After the Alt Milk Incident, I read up on the idea of the “paradox of choice,” the modern psychological concept suggesting that the wealth of options in our modern lives can be more of a curse than a blessing. Yup, I felt that. Hard.

So, in the interest of my sanity, I made a call: not to go for it.

I know it was a sound, logical decision for my family, but even as I write this, I am fighting back tears. I don’t know when I’ll stop being sad.

But in the meantime, just having chosen a path has quieted my mind, allowing me to instead reflect on the cost of my “paradox of choice” to the generations of parents before me.

It was only about 60 years ago that my grandmother had to beg her religious small-town doctor for birth control (a new concept at the time). Only because she pushed so hard, he finally consented, and she was able to continue to run a business with my grandpa while still having time for the five daughters she already had.

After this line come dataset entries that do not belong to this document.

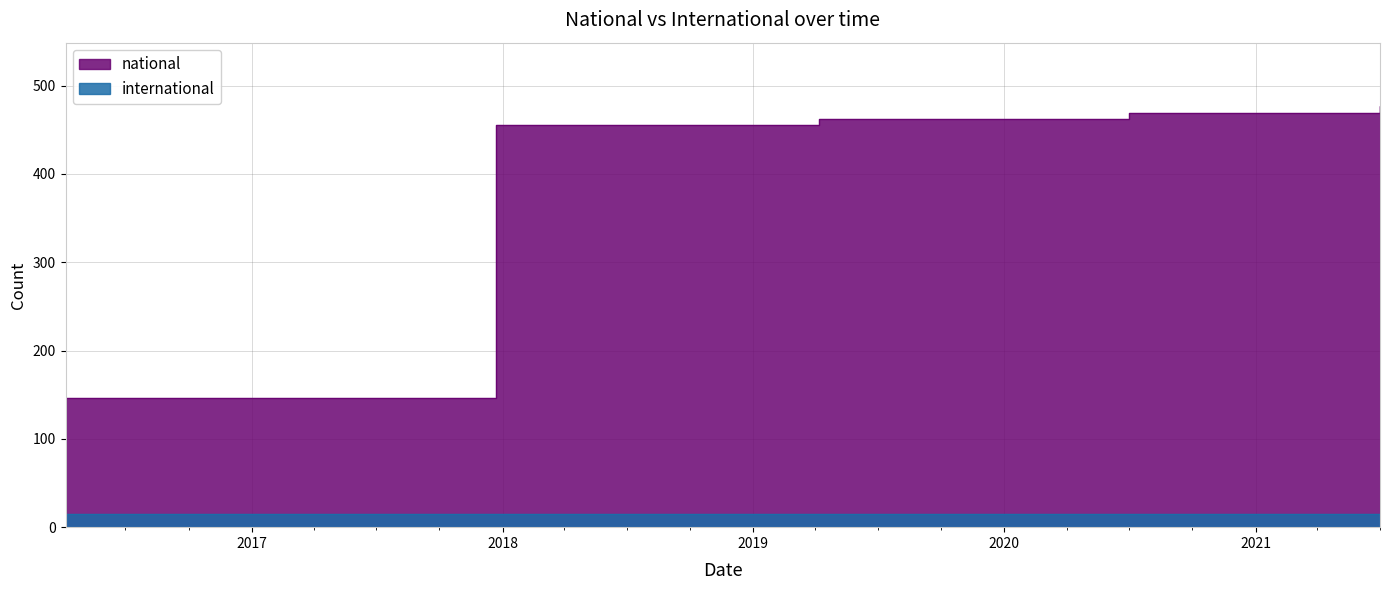

What is the label of the 16th point from the right?

2017-10-12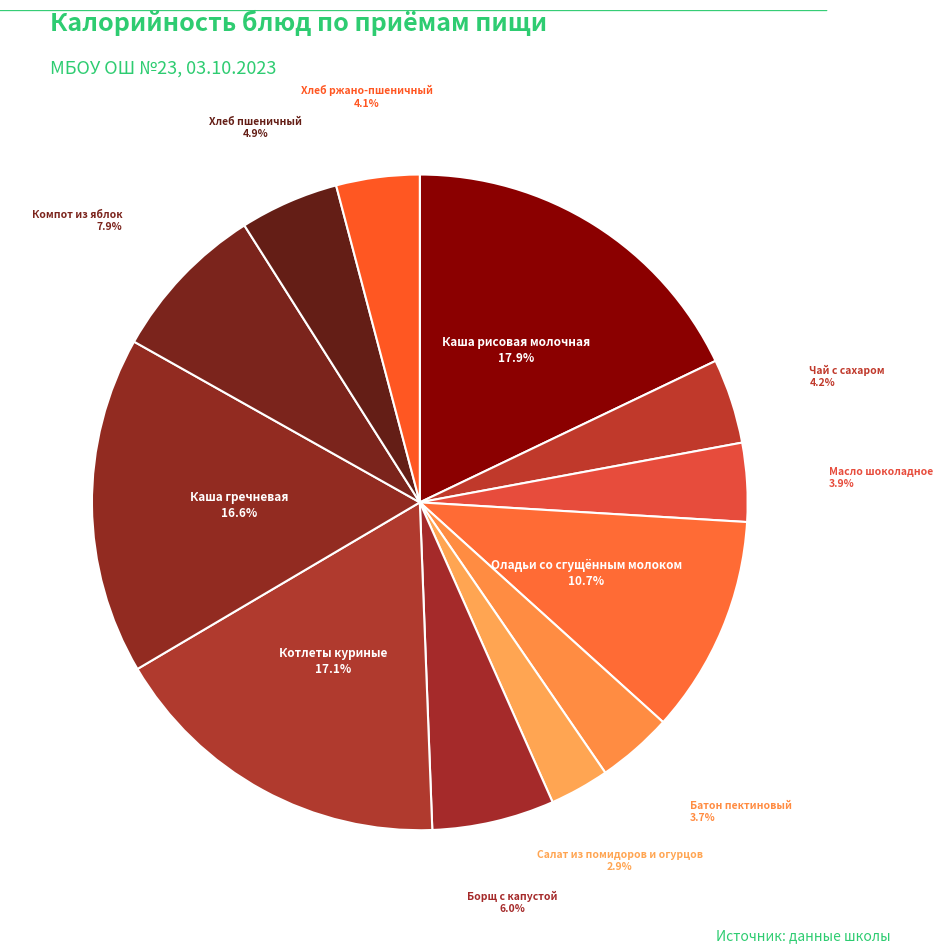

Is Компот из яблок the majority of the pie?

No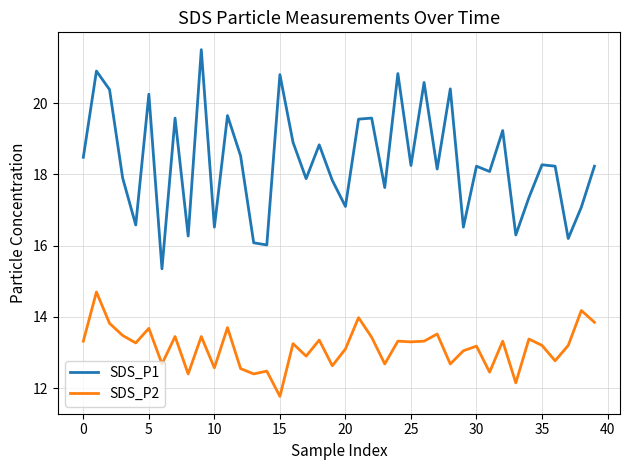

True or false: SDS_P1 and SDS_P2 cross at least once.

False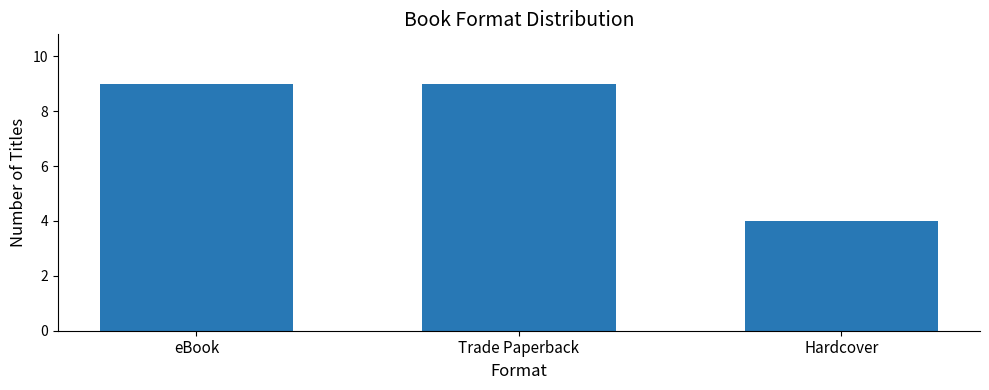

Does the chart contain any negative values?

No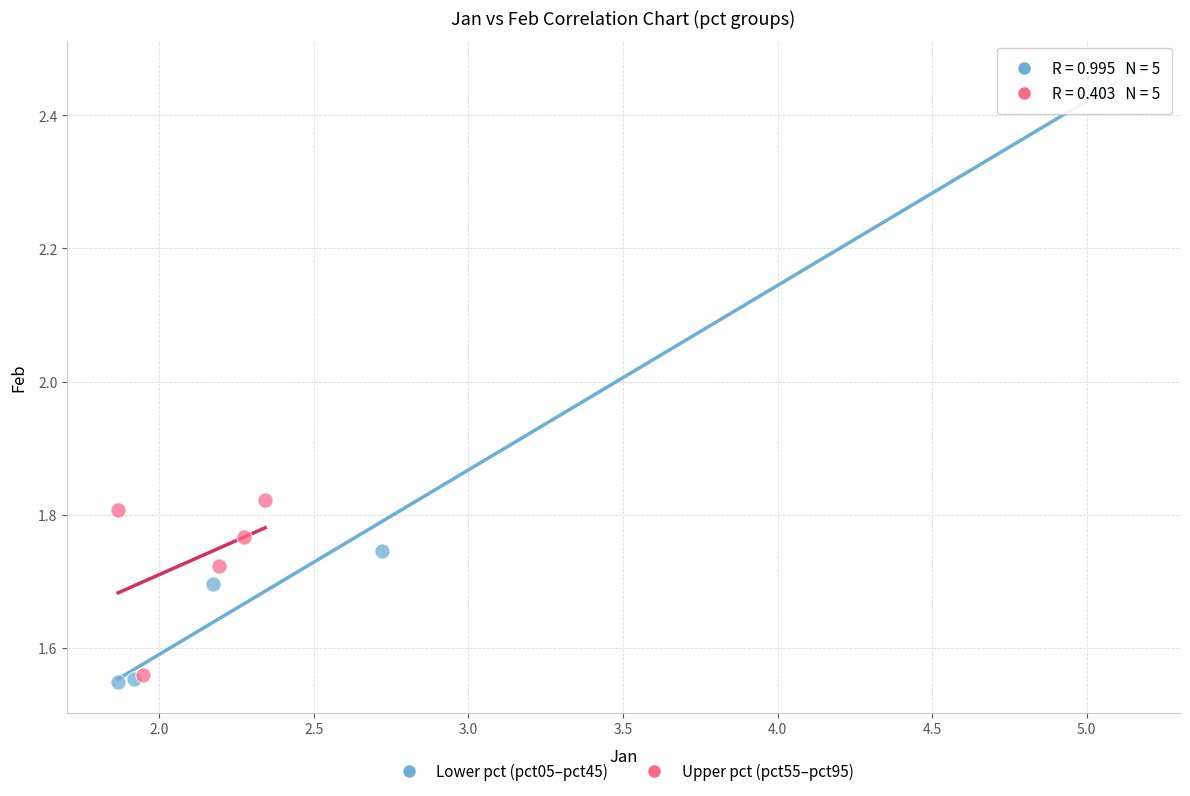

Which series contains the lowest Y value?

Lower pct (pct05–pct45)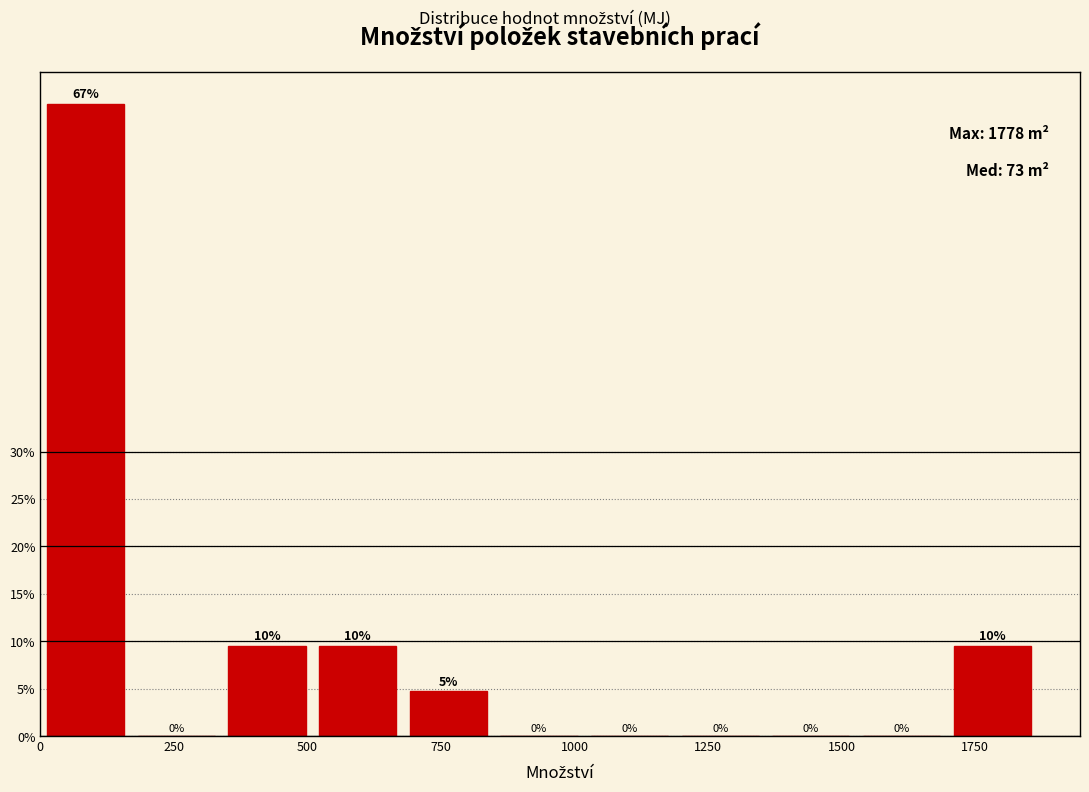

Read against the x-axis, roughly where is the centre of the tallest bar?

100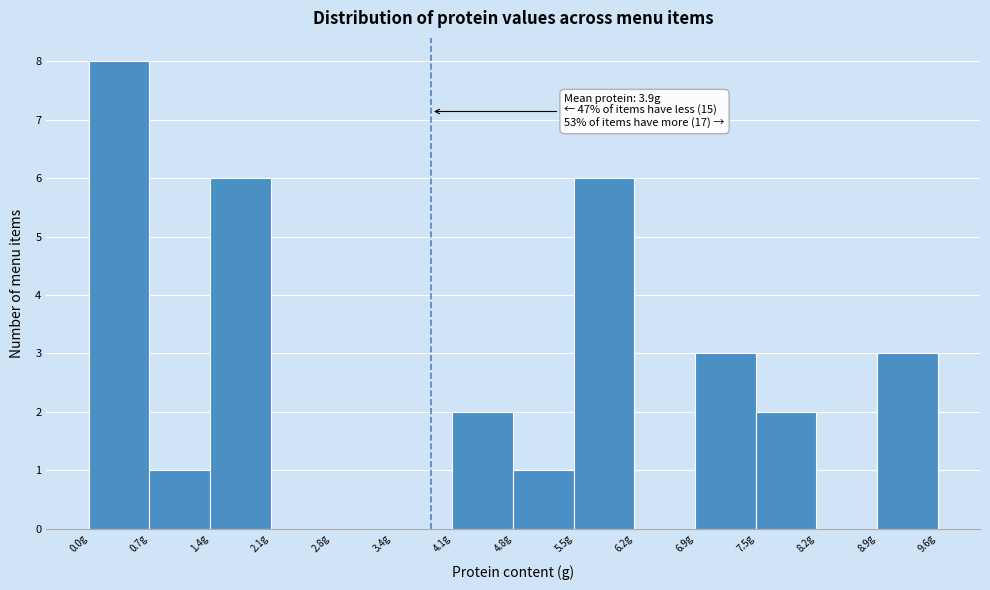

Over which range of the x-axis is the bar tallest?

0.0 to 0.7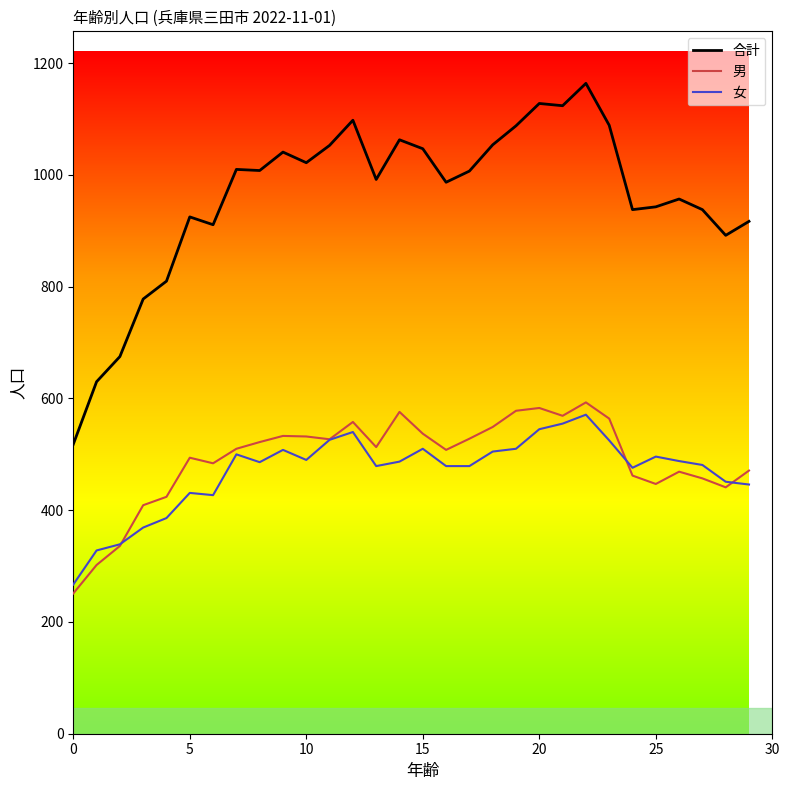

What is the maximum value shown in the chart?

1164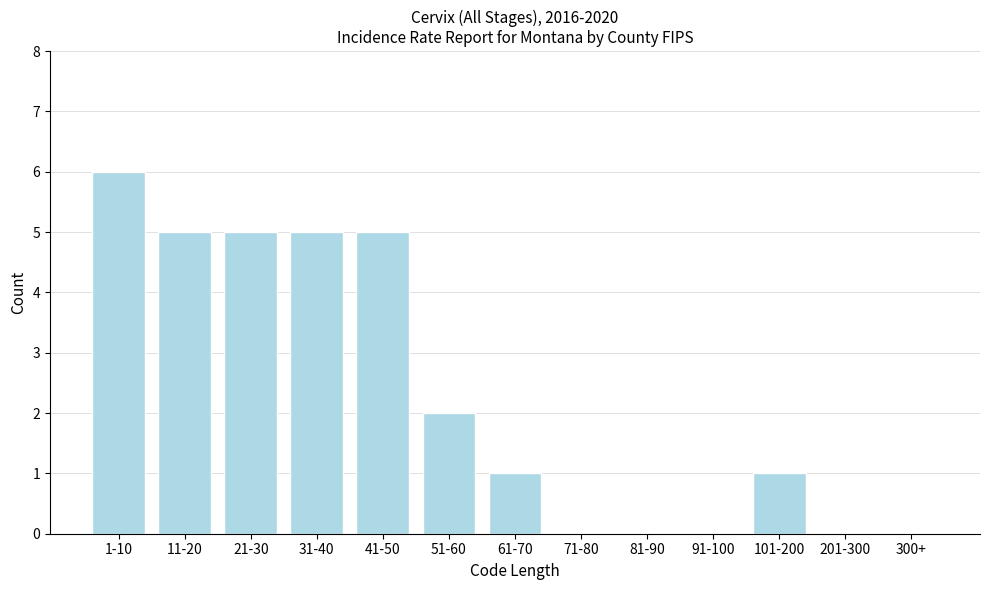

Reading left to right, extract all data points from this chart.

1-10=6	11-20=5	21-30=5	31-40=5	41-50=5	51-60=2	61-70=1	71-80=0	81-90=0	91-100=0	101-200=1	201-300=0	300+=0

A couple of decades later, my own mom went on to finish her university degree and start her own business after having five kids of her own. She did this not only to fulfill her own passions but to prove to herself and women everywhere that moms shouldn’t be limited in their choices.

So while I mourn my third baby that just wasn’t meant to be, I guess I am also, paradoxically, grateful to be burdened with the heartbreak that comes with the hard decisions that women before me pushed so hard for me to have.